▶ Work instructions:
All of the data below should be written out exactly.

▶ Information shown:
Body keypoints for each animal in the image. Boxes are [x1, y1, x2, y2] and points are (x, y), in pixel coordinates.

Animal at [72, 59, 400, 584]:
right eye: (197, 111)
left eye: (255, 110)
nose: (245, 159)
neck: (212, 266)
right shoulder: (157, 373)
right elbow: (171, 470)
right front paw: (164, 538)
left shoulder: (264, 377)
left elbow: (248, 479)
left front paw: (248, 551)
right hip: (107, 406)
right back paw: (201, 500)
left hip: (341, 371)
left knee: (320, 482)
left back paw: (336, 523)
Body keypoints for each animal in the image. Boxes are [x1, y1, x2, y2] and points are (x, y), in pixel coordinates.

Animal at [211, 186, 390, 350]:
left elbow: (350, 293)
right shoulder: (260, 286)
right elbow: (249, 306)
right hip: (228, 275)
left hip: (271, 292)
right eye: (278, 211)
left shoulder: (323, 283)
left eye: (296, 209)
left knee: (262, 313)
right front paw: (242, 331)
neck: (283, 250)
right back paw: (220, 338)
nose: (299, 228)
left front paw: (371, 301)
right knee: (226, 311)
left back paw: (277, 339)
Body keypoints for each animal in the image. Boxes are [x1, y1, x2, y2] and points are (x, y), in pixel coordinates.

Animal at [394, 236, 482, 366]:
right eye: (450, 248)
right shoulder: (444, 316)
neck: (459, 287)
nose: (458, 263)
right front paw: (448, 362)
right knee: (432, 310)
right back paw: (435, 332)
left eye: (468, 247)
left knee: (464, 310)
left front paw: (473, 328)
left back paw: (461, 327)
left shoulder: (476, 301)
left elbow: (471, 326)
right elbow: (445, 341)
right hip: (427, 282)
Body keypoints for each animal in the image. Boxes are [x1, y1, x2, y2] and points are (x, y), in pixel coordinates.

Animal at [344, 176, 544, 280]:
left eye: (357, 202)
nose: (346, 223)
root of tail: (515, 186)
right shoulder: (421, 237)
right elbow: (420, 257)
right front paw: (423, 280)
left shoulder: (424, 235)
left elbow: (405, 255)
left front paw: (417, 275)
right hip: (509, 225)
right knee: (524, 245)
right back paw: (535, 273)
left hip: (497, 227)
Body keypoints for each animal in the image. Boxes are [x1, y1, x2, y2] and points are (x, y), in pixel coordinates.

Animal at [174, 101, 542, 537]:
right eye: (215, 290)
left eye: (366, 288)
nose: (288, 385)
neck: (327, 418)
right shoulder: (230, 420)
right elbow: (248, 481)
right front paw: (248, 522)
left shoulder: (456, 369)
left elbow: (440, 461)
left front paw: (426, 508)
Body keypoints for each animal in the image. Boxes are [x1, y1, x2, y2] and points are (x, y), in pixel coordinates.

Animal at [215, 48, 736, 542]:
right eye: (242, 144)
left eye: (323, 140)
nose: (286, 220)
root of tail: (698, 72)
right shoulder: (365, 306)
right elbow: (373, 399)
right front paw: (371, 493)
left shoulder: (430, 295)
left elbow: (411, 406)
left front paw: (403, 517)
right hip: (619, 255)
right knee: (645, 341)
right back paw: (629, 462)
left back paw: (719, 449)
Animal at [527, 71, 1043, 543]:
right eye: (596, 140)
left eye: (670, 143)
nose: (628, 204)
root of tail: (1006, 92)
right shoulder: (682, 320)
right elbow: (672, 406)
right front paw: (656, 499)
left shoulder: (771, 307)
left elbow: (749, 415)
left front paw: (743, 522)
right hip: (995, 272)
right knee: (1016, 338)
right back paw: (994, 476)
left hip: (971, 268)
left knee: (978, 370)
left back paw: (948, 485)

▶ Answer section:
Body keypoints for each animal in the image. Boxes are [x1, y1, x2, y2] and points are (x, y), in pixel coordinates.

Animal at [72, 59, 400, 584]:
right eye: (197, 111)
left eye: (255, 110)
nose: (245, 159)
neck: (212, 266)
right shoulder: (157, 373)
right elbow: (171, 470)
right front paw: (164, 538)
left shoulder: (264, 377)
left elbow: (248, 479)
left front paw: (248, 551)
right hip: (107, 406)
right back paw: (201, 500)
left hip: (341, 371)
left knee: (320, 482)
left back paw: (336, 523)
Body keypoints for each animal in the image. Boxes are [x1, y1, x2, y2] and points are (x, y), in pixel coordinates.

Animal at [211, 186, 390, 350]:
left elbow: (350, 293)
right shoulder: (260, 286)
right elbow: (249, 306)
right hip: (228, 275)
left hip: (271, 292)
right eye: (278, 211)
left shoulder: (323, 283)
left eye: (296, 209)
left knee: (262, 313)
right front paw: (242, 331)
neck: (283, 250)
right back paw: (220, 338)
nose: (299, 228)
left front paw: (371, 301)
right knee: (226, 311)
left back paw: (277, 339)
Body keypoints for each animal in the image. Boxes are [x1, y1, x2, y2] and points are (x, y), in pixel coordinates.

Animal at [394, 236, 482, 366]:
right eye: (450, 248)
right shoulder: (444, 316)
neck: (459, 287)
nose: (458, 263)
right front paw: (448, 362)
right knee: (432, 310)
right back paw: (435, 332)
left eye: (468, 247)
left knee: (464, 310)
left front paw: (473, 328)
left back paw: (461, 327)
left shoulder: (476, 301)
left elbow: (471, 326)
right elbow: (445, 341)
right hip: (427, 282)
Body keypoints for each animal in the image. Boxes are [x1, y1, x2, y2] and points are (x, y), in pixel coordinates.

Animal at [344, 176, 544, 280]:
left eye: (357, 202)
nose: (346, 223)
root of tail: (515, 186)
right shoulder: (421, 237)
right elbow: (420, 257)
right front paw: (423, 280)
left shoulder: (424, 235)
left elbow: (405, 255)
left front paw: (417, 275)
right hip: (509, 225)
right knee: (524, 245)
right back paw: (535, 273)
left hip: (497, 227)
Body keypoints for each animal in the image. Boxes are [x1, y1, x2, y2] and points are (x, y), in pixel coordinates.

Animal at [174, 101, 542, 537]:
right eye: (215, 290)
left eye: (366, 288)
nose: (288, 385)
neck: (327, 418)
right shoulder: (230, 420)
right elbow: (248, 481)
right front paw: (248, 522)
left shoulder: (456, 369)
left elbow: (440, 461)
left front paw: (426, 508)
Body keypoints for each animal in the image. Boxes are [x1, y1, x2, y2] and points are (x, y), in pixel coordinates.

Animal at [215, 48, 736, 542]:
right eye: (242, 144)
left eye: (323, 140)
nose: (286, 220)
root of tail: (698, 72)
right shoulder: (365, 306)
right elbow: (373, 399)
right front paw: (371, 493)
left shoulder: (430, 295)
left elbow: (411, 406)
left front paw: (403, 517)
right hip: (619, 255)
right knee: (645, 341)
right back paw: (629, 462)
left back paw: (719, 449)
Animal at [527, 71, 1043, 543]:
right eye: (596, 140)
left eye: (670, 143)
nose: (628, 204)
root of tail: (1006, 92)
right shoulder: (682, 320)
right elbow: (672, 406)
right front paw: (656, 499)
left shoulder: (771, 307)
left elbow: (749, 415)
left front paw: (743, 522)
right hip: (995, 272)
right knee: (1016, 338)
right back paw: (994, 476)
left hip: (971, 268)
left knee: (978, 370)
left back paw: (948, 485)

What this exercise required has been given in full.